Continuing some shorter reflections on Ireland before we get into some super-long nerd blogs.
My last proper solo vacation was Peru, last year. We’ve talked about it, you remember. No need to go back into it in detail. There was one large difference between these trips. Well, other than language. And amount of hiking. Local alcohols. Weather. Quality of hotel room and existence of night buses and pressure to eat guinea pigs–
Okay, there were a lot of differences. Obviously there is one difference in particular I want to talk about. Hint: it’s in the title. Compared to everything I did in Peru, Dublin was crowded, yo.
Maybe it’s a difference in time periods… Peru was in early March, Ireland was in early June. Those three months seem like they could have an impact on tourist volumes. Peruvian summer was just ending, Irish summer was about to begin. Maybe Dublin’s just a more popular city than Arequipa. I don’t know what exactly it was, I just know this… nearly every tour I went on in Dublin was packed, and nearly every tour I went on in Peru was mostly empty. Cliffs of Moher? Full bus. Dune boarding? Just me, Kate, Amy, and Tayla. Belfast? Nearly full. White water rafting outside Cusco? Just me.

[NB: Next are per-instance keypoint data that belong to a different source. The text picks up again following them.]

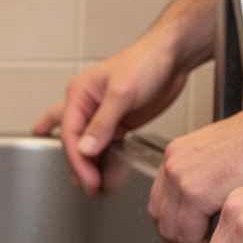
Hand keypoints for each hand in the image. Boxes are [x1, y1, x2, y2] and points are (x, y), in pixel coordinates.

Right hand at [33, 34, 190, 195]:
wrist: (173, 56)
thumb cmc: (146, 61)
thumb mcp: (121, 93)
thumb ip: (102, 123)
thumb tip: (85, 149)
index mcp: (78, 93)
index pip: (69, 134)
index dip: (77, 160)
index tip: (87, 179)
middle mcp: (86, 104)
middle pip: (72, 141)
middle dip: (78, 166)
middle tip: (87, 187)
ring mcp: (102, 114)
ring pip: (86, 144)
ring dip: (88, 164)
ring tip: (92, 185)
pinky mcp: (119, 121)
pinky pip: (105, 144)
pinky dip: (104, 158)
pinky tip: (104, 170)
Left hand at [148, 109, 242, 242]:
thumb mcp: (220, 154)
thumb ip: (206, 174)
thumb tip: (206, 197)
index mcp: (176, 155)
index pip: (160, 199)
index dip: (168, 223)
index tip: (177, 239)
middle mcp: (172, 165)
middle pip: (160, 215)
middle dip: (172, 240)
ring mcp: (180, 178)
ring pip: (171, 227)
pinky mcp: (195, 192)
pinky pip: (187, 231)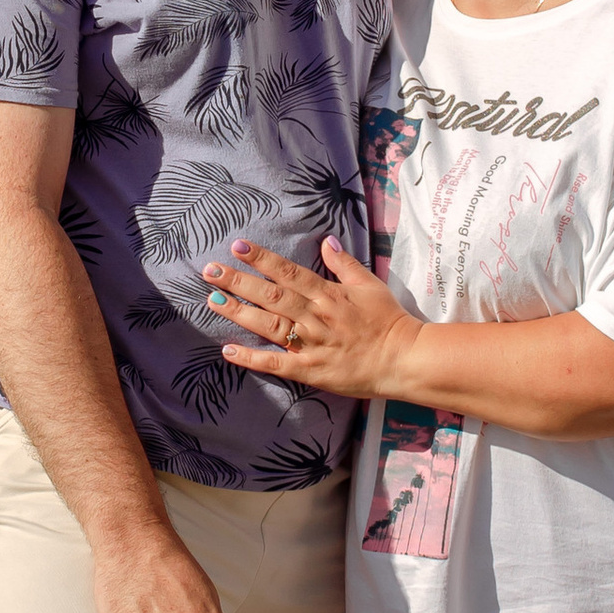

Well, there were obviously exceptions. There were plenty of people condor-spotting at the Colca Canyon. And Machu Picchu is probably always crowded. That’s the one place that definitely had crowds to match the Guinness Storehouse. Yes, Machu Picchu had crowds the same size as the Guinness Storehouse.
I had to go to a world heritage site in Peru to find crowds that matched the Guinness Storehouse. People know what they like about Ireland, I guess.
The weird thing, though? I actually felt more alone in the larger groups. The more people in a tour, the easier it became to feel isolated. The bus to the Cliffs of Moher on day two hadn’t even left Dublin before I stared to miss Maria andKate and Amy and Tayla. Before I missed being part of a long-term group.
(I’d miss my same-city friends later, when I lacked people to drink with.)
I guess it’s not that weird. I didn’t invent the phrase “Alone in a crowd.” And it’s not like I was the only person on the buses not bonding. People don’t go on 40 person tours to bond with people. You do that on a 14 person hike up the Inca Trail.
Now don’t go thinking this is some prolonged pity party about solitude. It’s not like I never talked to people. I managed that just fine, albeit often with the assistance of the whiskey tastings that came with distillery tours. One of the bartenders at the Jameson Distillery was particularly delightful, and pushed me in the direction of one of the museums I visited.
I guess the point is, Dublin is a bit on the crowded side during peak season, and the smaller groups were always better. Easier to meet people, easier to chat with. Large tours, people stick with the people they already know. Or maybe they just want to read their comics or listen to their podcasts on the drive to and from places. Certainly some people on my tours did. Well, one. Minimum one on each tour. Doesn’t matter who.